Giorgio Pressburger’s The Law of White Spaces was the perfect book for me to read at the perfect time. Acquiring the book had been an elusive challenge for some reason. I ordered a copy from one bookseller who emailed me a couple weeks later to tell me that the book had been somehow misplaced from their inventory. They apologized and told me how embarrassed they were, and how this never usually happened. I then promptly ordered a copy from Amazon with a repeat of the same scenario. I finally obtained a copy from a third source, but after reading it just noticed that Amazon now has multiple copies available for sale. That is the world of The Law of White Spaces. Things happen for mysterious and unknown reasons, but they happen for a reason.

The Law of White Spaces works on a number of levels. In the author’s introduction he tells a story of how he became acquainted with the stories of a number of doctors. The stories are structured as the author’s summaries of conversations he had with a history scholar named Professor S. “During our brief conversation seven years ago I was able to establish that for Professor S, medicine, and indeed science in general—notwithstanding the huge advances in the last few decades—represented ‘the darkness born from light.’ I well remember his exact words, as I remember his hasty correction: ‘or rather, the light which feeds on the darkness’” (12). Here like in many parts of this novel the author uses references to numbers for symbolic reasons. I also read this reference to the darkness born of the light as a reference to science and medicine’s empirical approach as a degradation of spiritual truths. The “correction” he made metaphorically implies that Professor S is transforming this situation where “darkness is born from light” into one where the “light feeds on darkness.” It is a metaphor of healing closely linked to the stories of the doctors. Building on a metaphor that where there is darkness (sickness), one discovers hidden light that must be revealed. It is an individual’s path through adversity and darkness that produces more light in the world.
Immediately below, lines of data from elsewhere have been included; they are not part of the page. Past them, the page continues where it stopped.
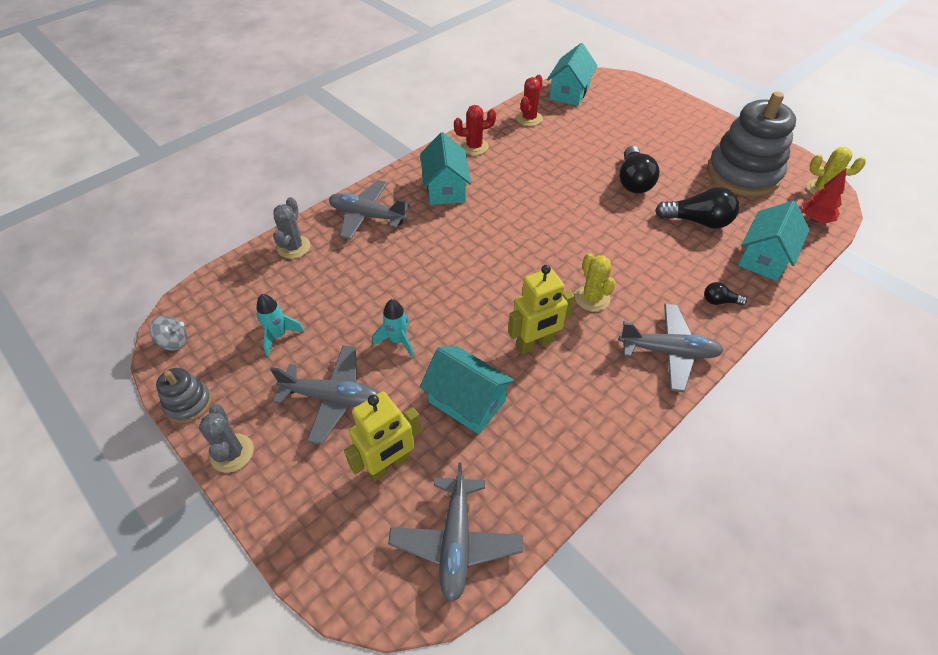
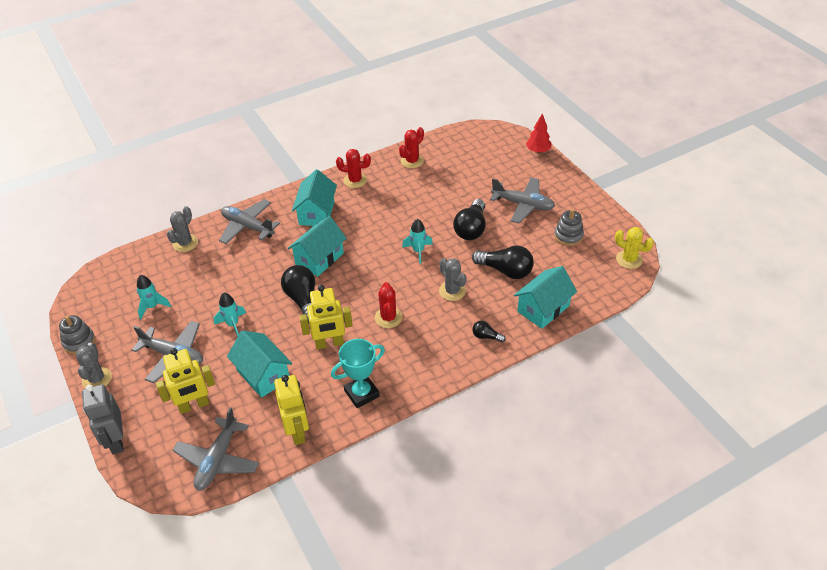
camera: 15 degrees right, 5 degrees down
(174, 342) = (82, 299): grey spinning top -> none
(293, 544) = (116, 441): none -> grey robot
(476, 294) = (303, 300): none -> black light bulb
(549, 473) = (297, 431): none -> yellow robot
(569, 92) = (458, 141): turquoise house -> turquoise house (319, 258)
(587, 214) = (418, 251): none -> turquoise rocket
(592, 298) = (388, 318): yellow cactus -> red cactus
(608, 402) = (361, 393): none -> turquoise trophy
(650, 254) = (452, 291): none -> grey cactus
(668, 352) = (425, 367): grey plane -> grey plane (523, 205)
(743, 174) = (568, 236): grey stacking toy -> grey stacking toy, size x0.46
(815, 219) = (606, 284): red tree -> red tree (538, 151)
Underscoring this type of reading, the next paragraph continues discussing Professor S’s “compassion” (12), which is a metaphorical reference to the Sfirot Chesed, which corresponds to compassion. Making this more explicit is the follow-up line, “He had a kind word for all of them, but not for himself. ‘They’re deciding on my destiny in the Fourth Palace’” (12), which refers to the Sfirot of Judgment. In other words compassion balances out negative judgment (sickness). An individual’s journey through the world’s darkness reveals light when approached with compassion (also translates to loving/kindness from Hebrew). From this viewpoint the novel is set up as a series of allegories of a soul’s journey.

In addition to this formalized structure, the world the author evokes as he discusses each doctor’s case study is one of bizarre and mysterious beauty. One of the strongest stories in the collection entitled Vera takes place in a truly haunted and hallucinatory city in Hungary. The city is a bombed out and decimated shell inhabited by the desperate survivors ravaged by war. The doctor is sent in to deliver provisions. What greets him was “old cinemas, ruined school halls and bombed theaters” (59) where he gives supplies to “silent crowds of evil-smelling people who tore them from our hands” (59). Each doctor is undergoing some sort of test with unseen rules and consequences. In the process the world Pressburger created is a haunted place with layers of references and meaning compressed into each of the five stories.